Enclosure, Rosegreen, Co. Tipperary
Co. Tipperary |
Enclosures
A semi-circular bank in a Tipperary pasture is not the kind of thing that announces itself.
The ground simply rises and falls a little more deliberately than the surrounding grass, a low earthen rim tracing an arc across the field that a casual walker might not register at all. Yet this slight corrugation in the landscape near Rosegreen is the surviving outline of an enclosure, its interior and exterior faces still measurable, still holding their shape after what may be many centuries of agricultural use.
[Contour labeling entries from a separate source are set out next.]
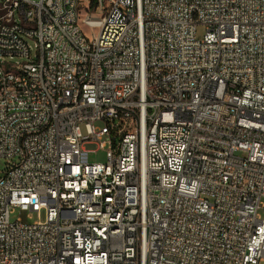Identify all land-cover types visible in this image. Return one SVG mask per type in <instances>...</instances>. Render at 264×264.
<instances>
[{
  "label": "built area",
  "instance_id": "built-area-1",
  "mask_svg": "<svg viewBox=\"0 0 264 264\" xmlns=\"http://www.w3.org/2000/svg\"><path fill=\"white\" fill-rule=\"evenodd\" d=\"M0 57V264L264 259V0H1Z\"/></svg>",
  "mask_w": 264,
  "mask_h": 264
},
{
  "label": "rangeland",
  "instance_id": "rangeland-1",
  "mask_svg": "<svg viewBox=\"0 0 264 264\" xmlns=\"http://www.w3.org/2000/svg\"><path fill=\"white\" fill-rule=\"evenodd\" d=\"M0 2H1V0H0ZM82 29H83V26H82ZM84 31L87 32V28H84ZM204 33H205V28L202 26H199L197 28V32H196L197 38L202 39ZM29 44H30V46H32L33 49L35 48V46H34L35 42L33 40H30ZM101 126H102V124L100 122L95 123V128H99ZM81 132H82V134H85L84 126H81ZM97 147L98 146L95 143H88L85 145V148L87 150L94 151V152H91L89 154L88 160L90 163H95V162L103 163V162H105L104 151L97 149ZM5 167H6V161L3 159H0V173L5 169ZM261 203L264 205V199H262ZM10 219H11V221H15L16 219H21V221L23 223L31 224V223L35 222L38 218H37L35 213H29V212H25V211L16 210V211H14V213L11 214ZM41 219L42 220L44 219V215L41 216ZM259 264H264V259L262 261H260Z\"/></svg>",
  "mask_w": 264,
  "mask_h": 264
},
{
  "label": "bare ground",
  "instance_id": "bare-ground-1",
  "mask_svg": "<svg viewBox=\"0 0 264 264\" xmlns=\"http://www.w3.org/2000/svg\"><path fill=\"white\" fill-rule=\"evenodd\" d=\"M83 18H76V29H82ZM45 68H53V61H45ZM24 74V67L8 66L0 57V75Z\"/></svg>",
  "mask_w": 264,
  "mask_h": 264
}]
</instances>
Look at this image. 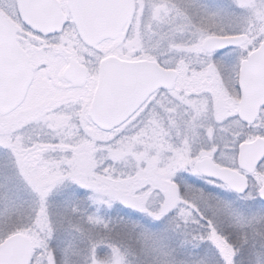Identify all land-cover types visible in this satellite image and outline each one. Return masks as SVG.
I'll return each instance as SVG.
<instances>
[{
  "label": "snow or ice",
  "instance_id": "1",
  "mask_svg": "<svg viewBox=\"0 0 264 264\" xmlns=\"http://www.w3.org/2000/svg\"><path fill=\"white\" fill-rule=\"evenodd\" d=\"M0 264H264V0H0Z\"/></svg>",
  "mask_w": 264,
  "mask_h": 264
}]
</instances>
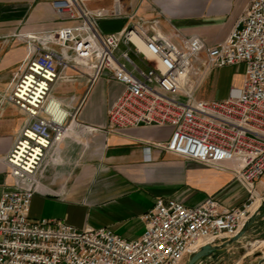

The site came to official attention during a field inspection in January 2007. The enclosure is semi-circular in plan, measuring roughly 28 metres on its longer north-northeast to south-southwest axis and about 10 metres across. Its defining feature is a levelled bank, wider than it is tall, rising approximately 35 centimetres on the interior side and 70 centimetres on the exterior. The asymmetry of those two heights is a detail worth pausing on: it suggests the bank was deliberately built up on the outer face, the way an enclosure intended to define or defend a bounded space might be. The whole thing has long since been absorbed into the surrounding pasture. Sixteen metres to the west-southwest lies a ringwork, a type of medieval defensive earthwork consisting of a circular or oval bank and ditch enclosing a central area, and the proximity of the two features to one another hints that this part of the landscape was once more intensively organised than it appears today. Further undulations to the south may represent additional earthworks, though their nature remains uncertain.